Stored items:
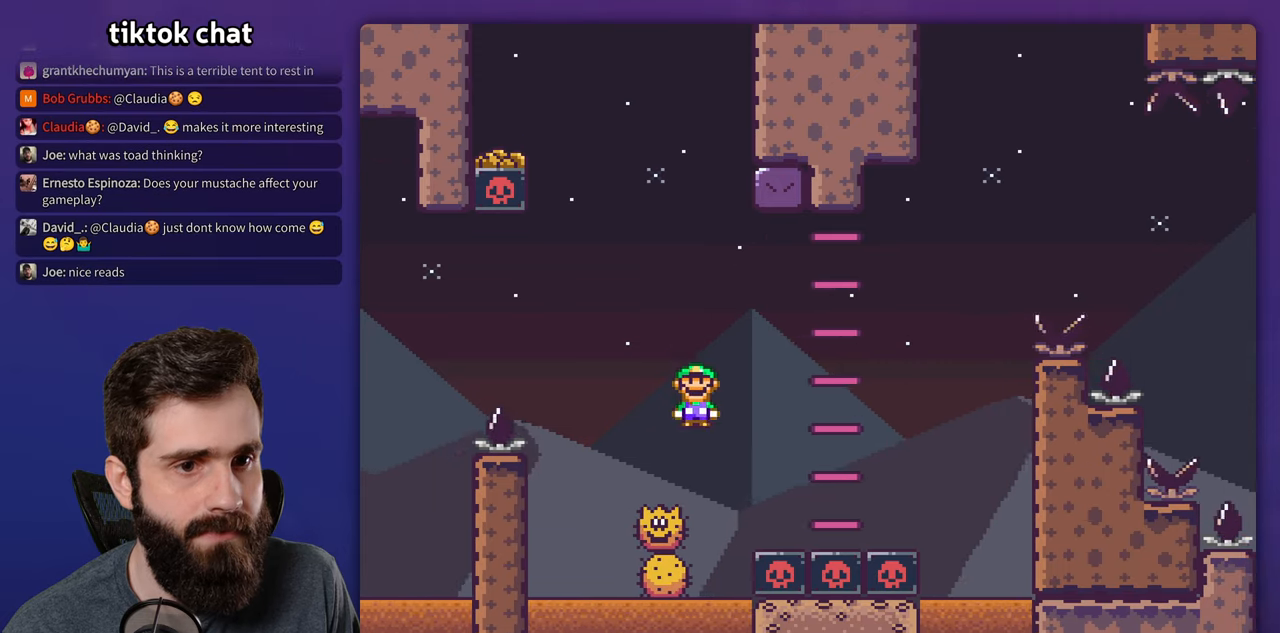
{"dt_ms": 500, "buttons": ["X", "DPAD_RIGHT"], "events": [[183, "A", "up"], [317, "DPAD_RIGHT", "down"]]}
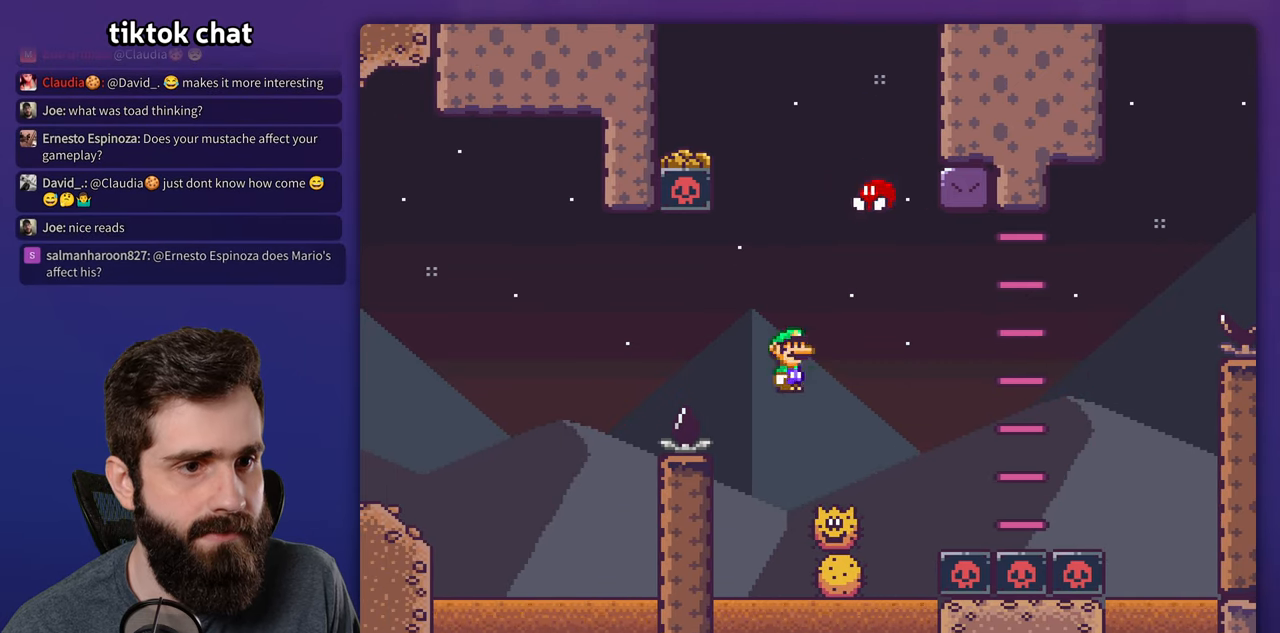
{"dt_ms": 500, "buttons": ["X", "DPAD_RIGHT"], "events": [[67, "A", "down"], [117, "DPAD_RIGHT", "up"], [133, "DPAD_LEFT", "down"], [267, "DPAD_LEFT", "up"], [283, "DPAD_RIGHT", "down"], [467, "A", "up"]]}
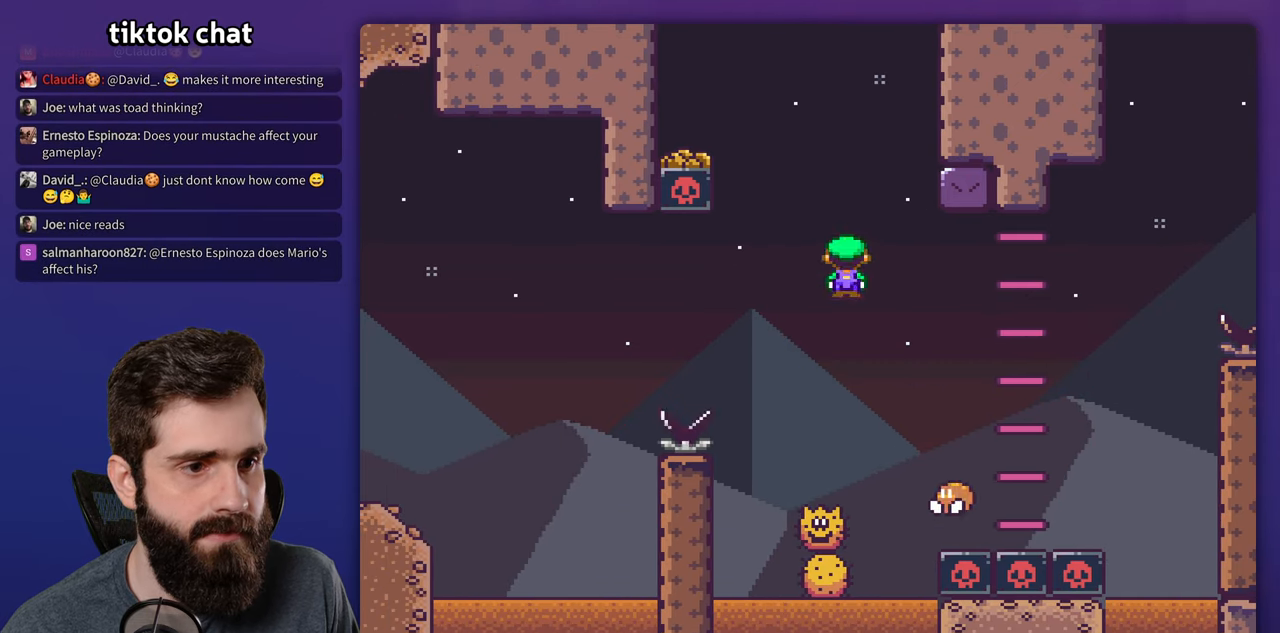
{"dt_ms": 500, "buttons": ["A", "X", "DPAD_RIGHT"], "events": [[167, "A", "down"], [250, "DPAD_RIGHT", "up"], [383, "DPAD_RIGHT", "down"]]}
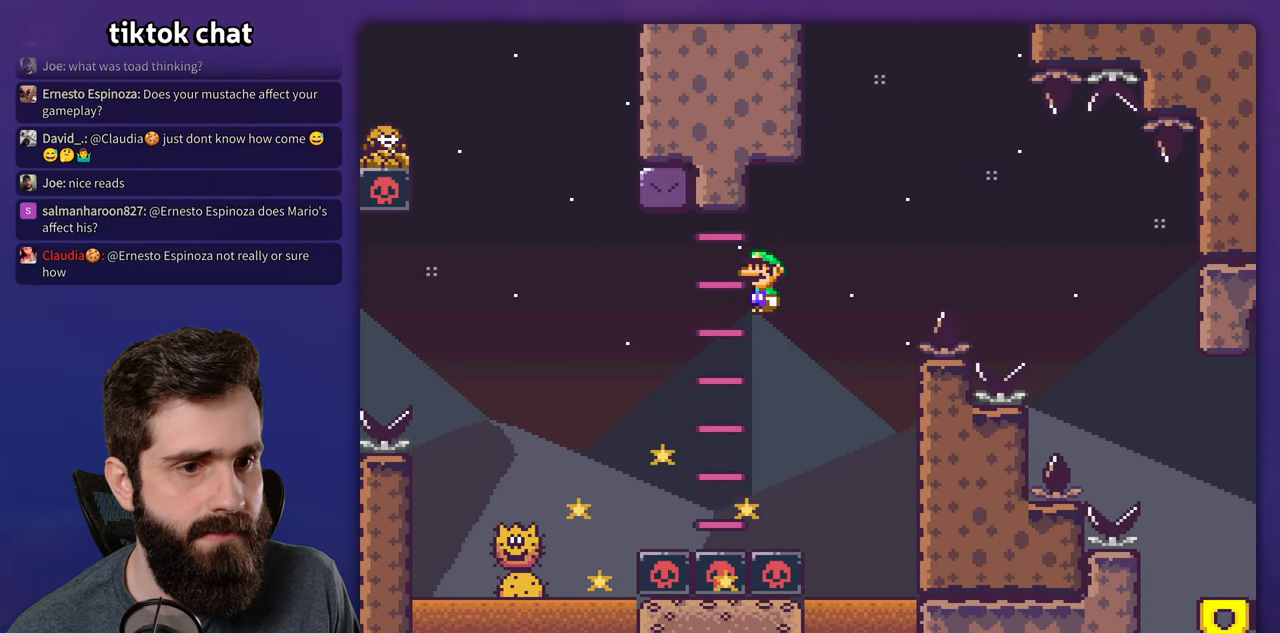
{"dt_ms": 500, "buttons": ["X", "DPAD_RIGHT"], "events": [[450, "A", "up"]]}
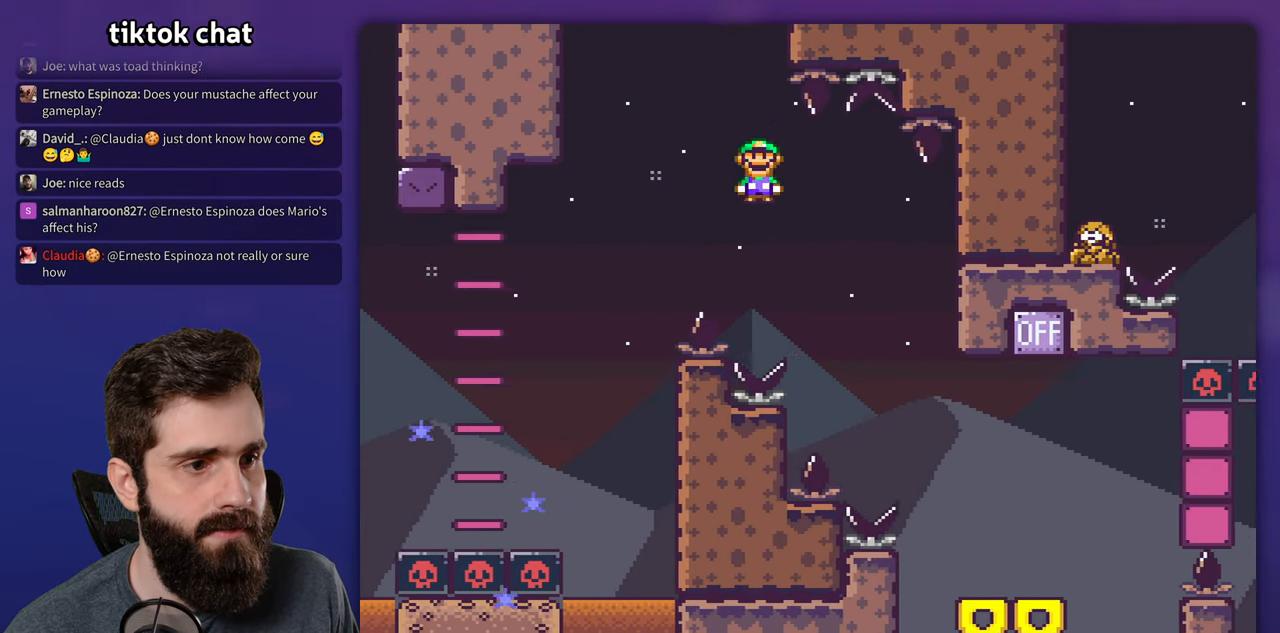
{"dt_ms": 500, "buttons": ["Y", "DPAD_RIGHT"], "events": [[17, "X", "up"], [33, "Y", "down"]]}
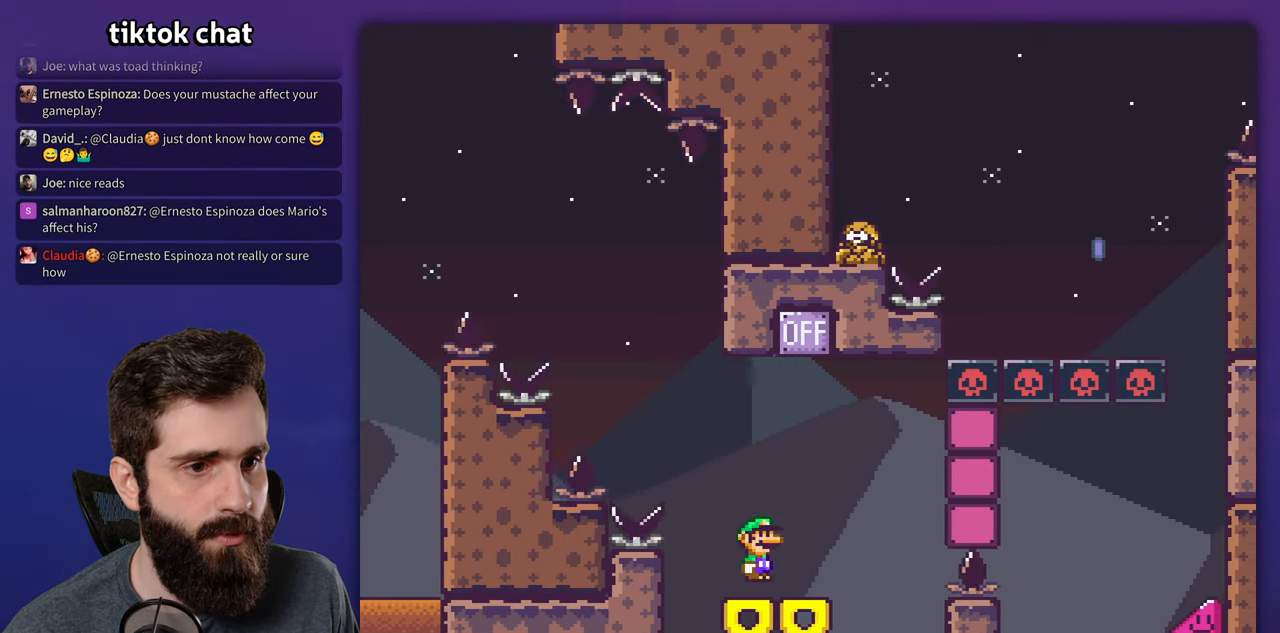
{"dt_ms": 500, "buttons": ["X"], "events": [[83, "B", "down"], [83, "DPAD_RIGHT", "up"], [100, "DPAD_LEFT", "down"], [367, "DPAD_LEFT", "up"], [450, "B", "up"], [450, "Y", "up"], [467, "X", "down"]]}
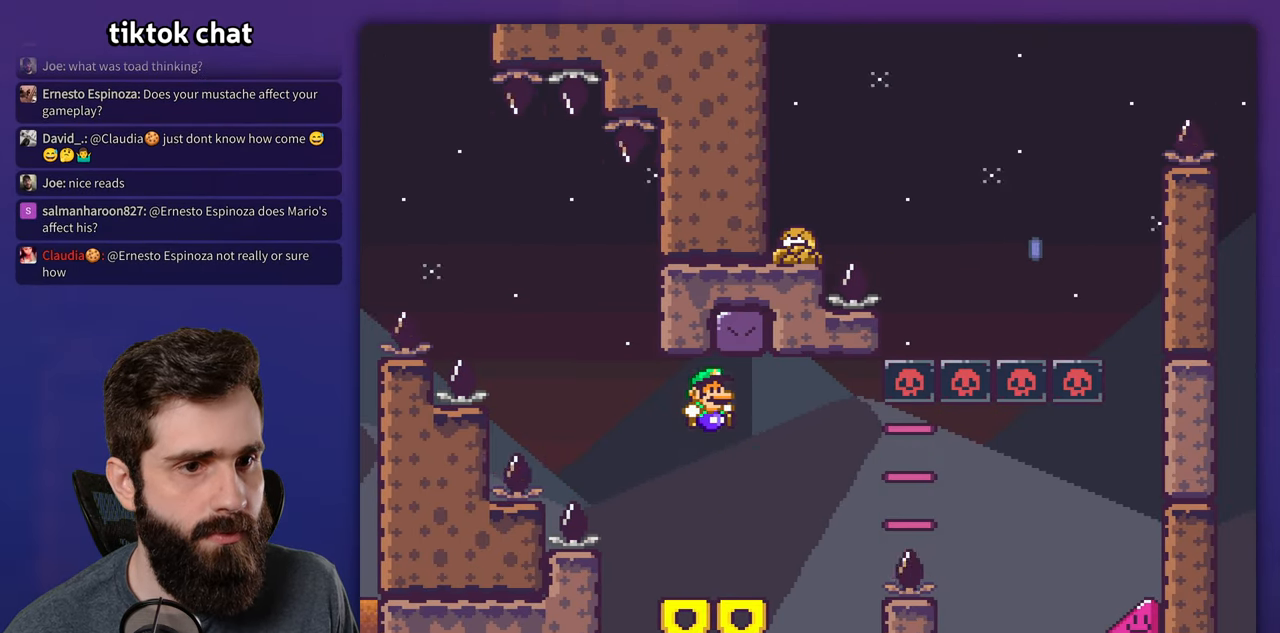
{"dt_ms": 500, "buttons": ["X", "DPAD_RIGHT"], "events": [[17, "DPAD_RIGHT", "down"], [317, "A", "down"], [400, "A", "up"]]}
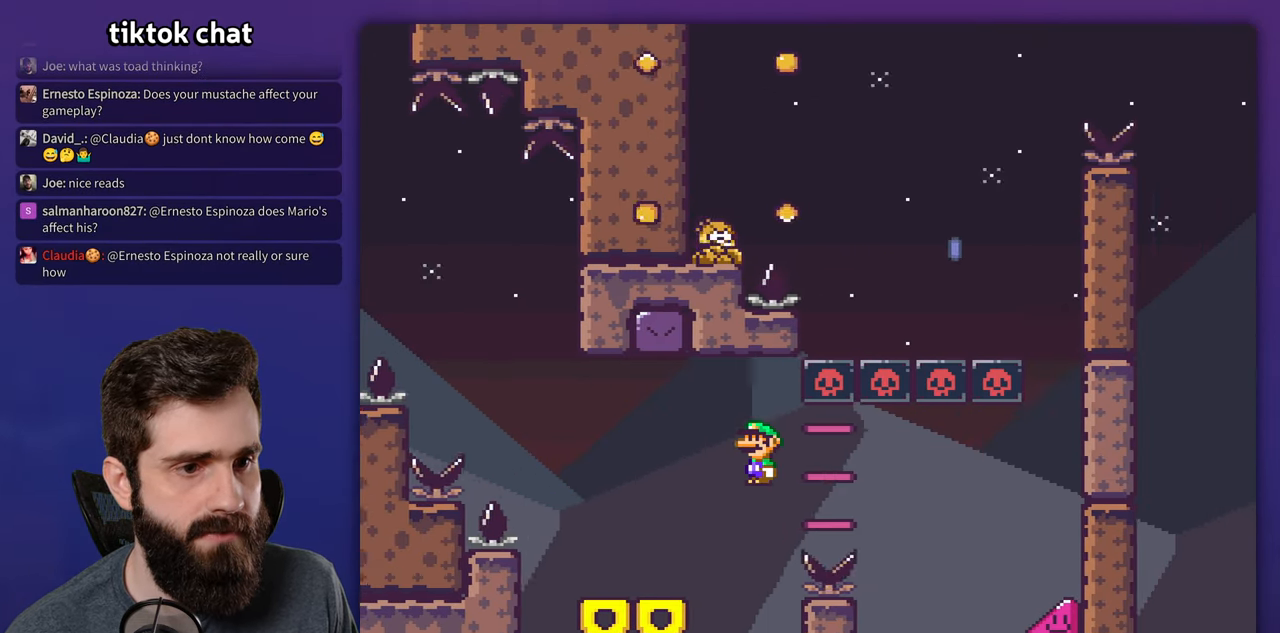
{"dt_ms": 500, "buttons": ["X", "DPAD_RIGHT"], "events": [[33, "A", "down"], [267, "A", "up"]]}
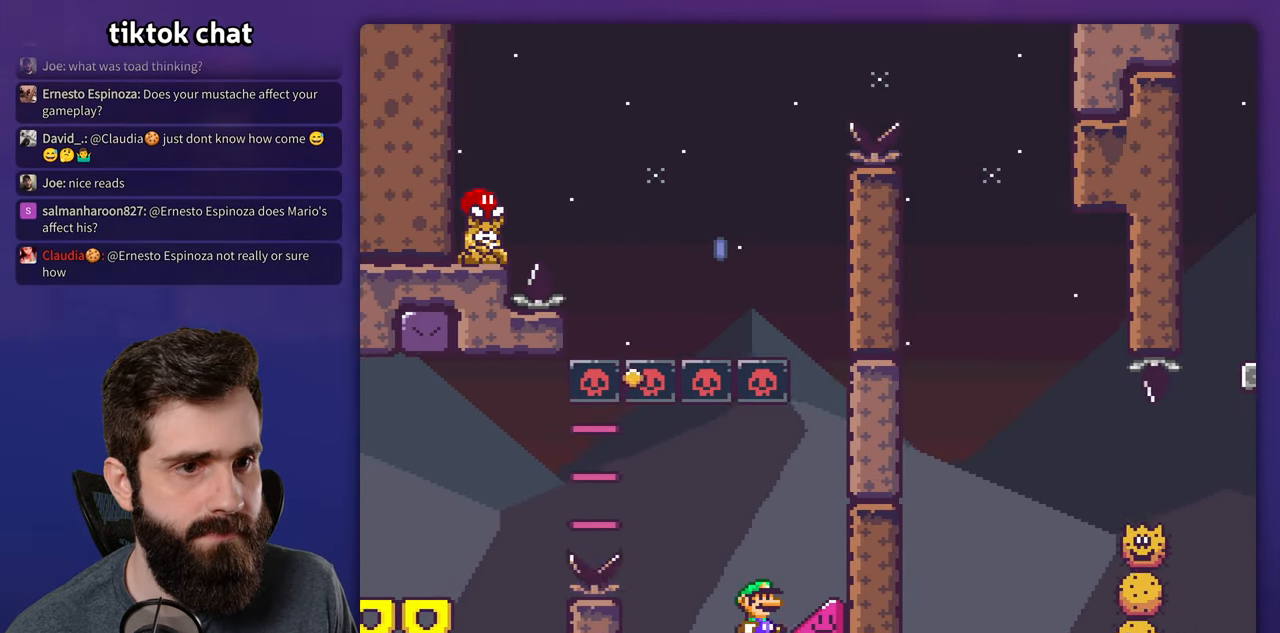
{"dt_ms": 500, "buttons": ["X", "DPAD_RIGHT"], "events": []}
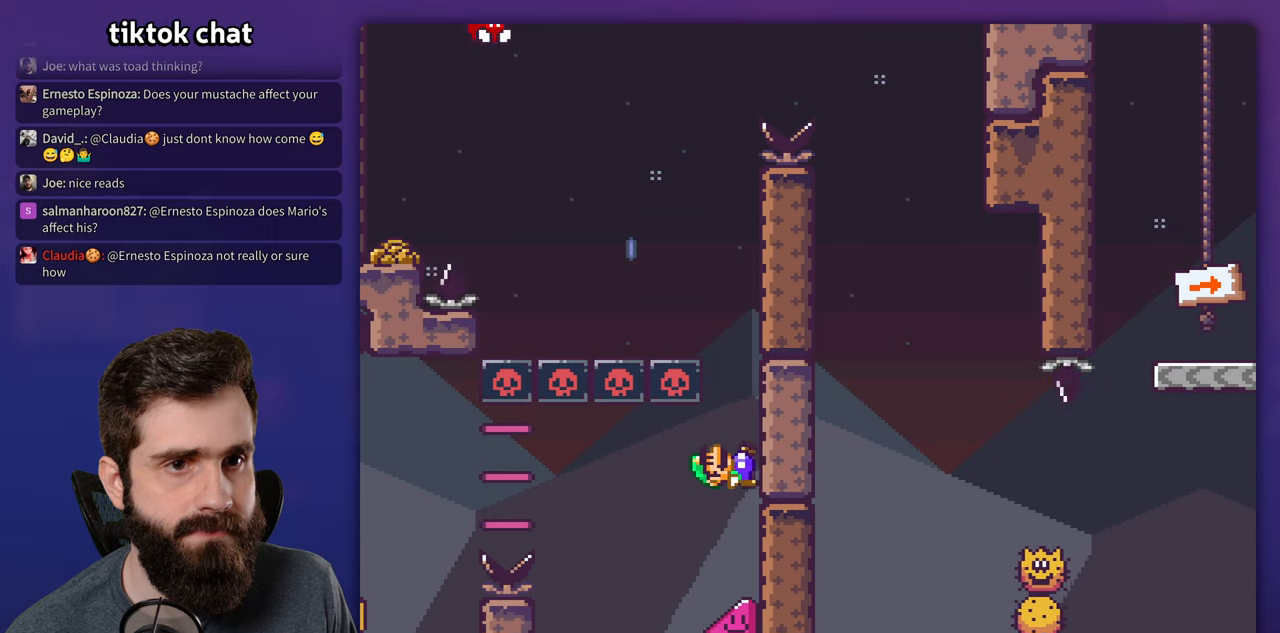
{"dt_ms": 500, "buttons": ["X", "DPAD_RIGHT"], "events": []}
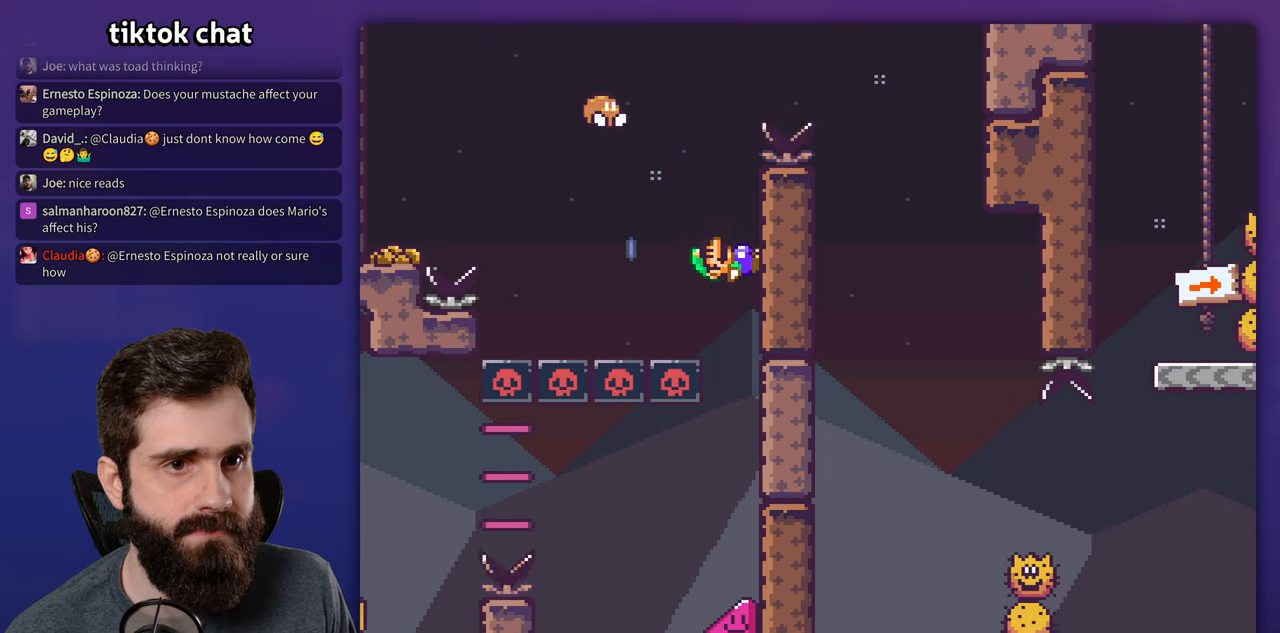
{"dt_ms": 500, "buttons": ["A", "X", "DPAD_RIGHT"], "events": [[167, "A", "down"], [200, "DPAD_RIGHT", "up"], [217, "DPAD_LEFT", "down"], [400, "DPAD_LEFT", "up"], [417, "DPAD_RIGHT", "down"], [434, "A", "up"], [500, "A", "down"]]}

About this exercise: In the records above, find the lines containing "down" and copy them.

Task solution:
{"dt_ms": 500, "buttons": ["X", "DPAD_RIGHT"], "events": [[183, "A", "up"], [317, "DPAD_RIGHT", "down"]]}
{"dt_ms": 500, "buttons": ["X", "DPAD_RIGHT"], "events": [[67, "A", "down"], [117, "DPAD_RIGHT", "up"], [133, "DPAD_LEFT", "down"], [267, "DPAD_LEFT", "up"], [283, "DPAD_RIGHT", "down"], [467, "A", "up"]]}
{"dt_ms": 500, "buttons": ["A", "X", "DPAD_RIGHT"], "events": [[167, "A", "down"], [250, "DPAD_RIGHT", "up"], [383, "DPAD_RIGHT", "down"]]}
{"dt_ms": 500, "buttons": ["Y", "DPAD_RIGHT"], "events": [[17, "X", "up"], [33, "Y", "down"]]}
{"dt_ms": 500, "buttons": ["X"], "events": [[83, "B", "down"], [83, "DPAD_RIGHT", "up"], [100, "DPAD_LEFT", "down"], [367, "DPAD_LEFT", "up"], [450, "B", "up"], [450, "Y", "up"], [467, "X", "down"]]}
{"dt_ms": 500, "buttons": ["X", "DPAD_RIGHT"], "events": [[17, "DPAD_RIGHT", "down"], [317, "A", "down"], [400, "A", "up"]]}
{"dt_ms": 500, "buttons": ["X", "DPAD_RIGHT"], "events": [[33, "A", "down"], [267, "A", "up"]]}
{"dt_ms": 500, "buttons": ["A", "X", "DPAD_RIGHT"], "events": [[167, "A", "down"], [200, "DPAD_RIGHT", "up"], [217, "DPAD_LEFT", "down"], [400, "DPAD_LEFT", "up"], [417, "DPAD_RIGHT", "down"], [434, "A", "up"], [500, "A", "down"]]}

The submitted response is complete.